• The problem
Please state how many lines in the records that follow include "כרסומים", with no other output.

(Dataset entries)
==*==
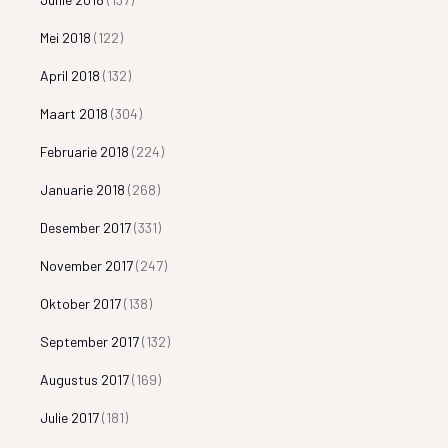
Mei 2018
(122)
April 2018
(132)
Maart 2018
(304)
Februarie 2018
(224)
Januarie 2018
(268)
Desember 2017
(331)
November 2017
(247)
Oktober 2017
(138)
September 2017
(132)
Augustus 2017
(169)
Julie 2017
(181)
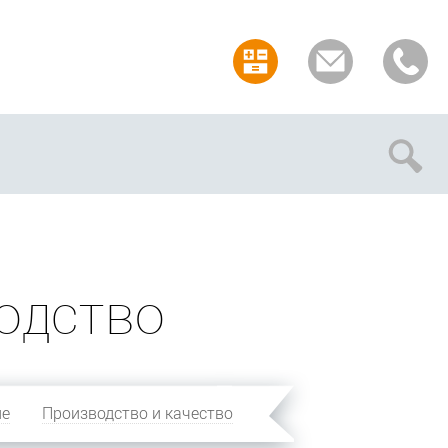
Отмена
одство
ие
Производство и качество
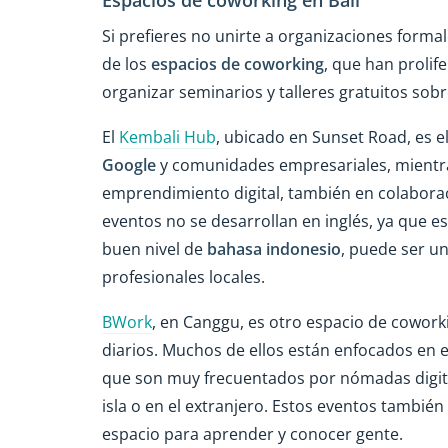
Si prefieres no unirte a organizaciones forma
de los
espacios de coworking
, que han prolif
organizar seminarios y talleres gratuitos sobr
El
Kembali Hub
, ubicado en Sunset Road, es el 
Google
y comunidades empresariales, mientr
emprendimiento digital, también en colabora
eventos no se desarrollan en inglés, ya que es
buen nivel de
bahasa indonesio
, puede ser u
profesionales locales.
BWork
, en Canggu, es otro espacio de cowor
diarios. Muchos de ellos están enfocados en 
que son muy frecuentados por nómadas digita
isla o en el extranjero. Estos eventos también
espacio para aprender y conocer gente.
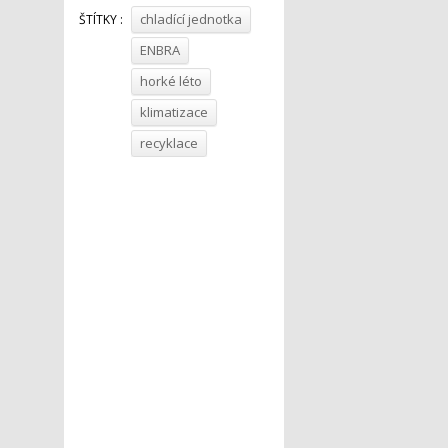
chladící jednotka
ŠTÍTKY :
ENBRA
horké léto
klimatizace
recyklace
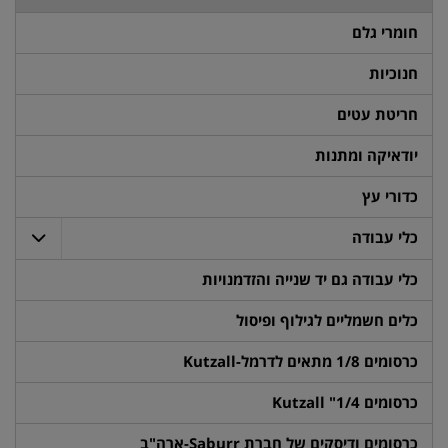
חומרי גלם
חנוכיות
חריטת עטים
יודאיקה ומתנות
כדורי עץ
כלי עבודה
כלי עבודה גם יד שנייה והזדמנויות
כלים חשמליים לגילוף ופיסול
כרסומים 1/8 מתאים לדרמל-Kutzall
כרסומים 1/4" Kutzall
כרסומים ודיסקים של חברת Saburr-ארה"ב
==*==
• Exercise result
3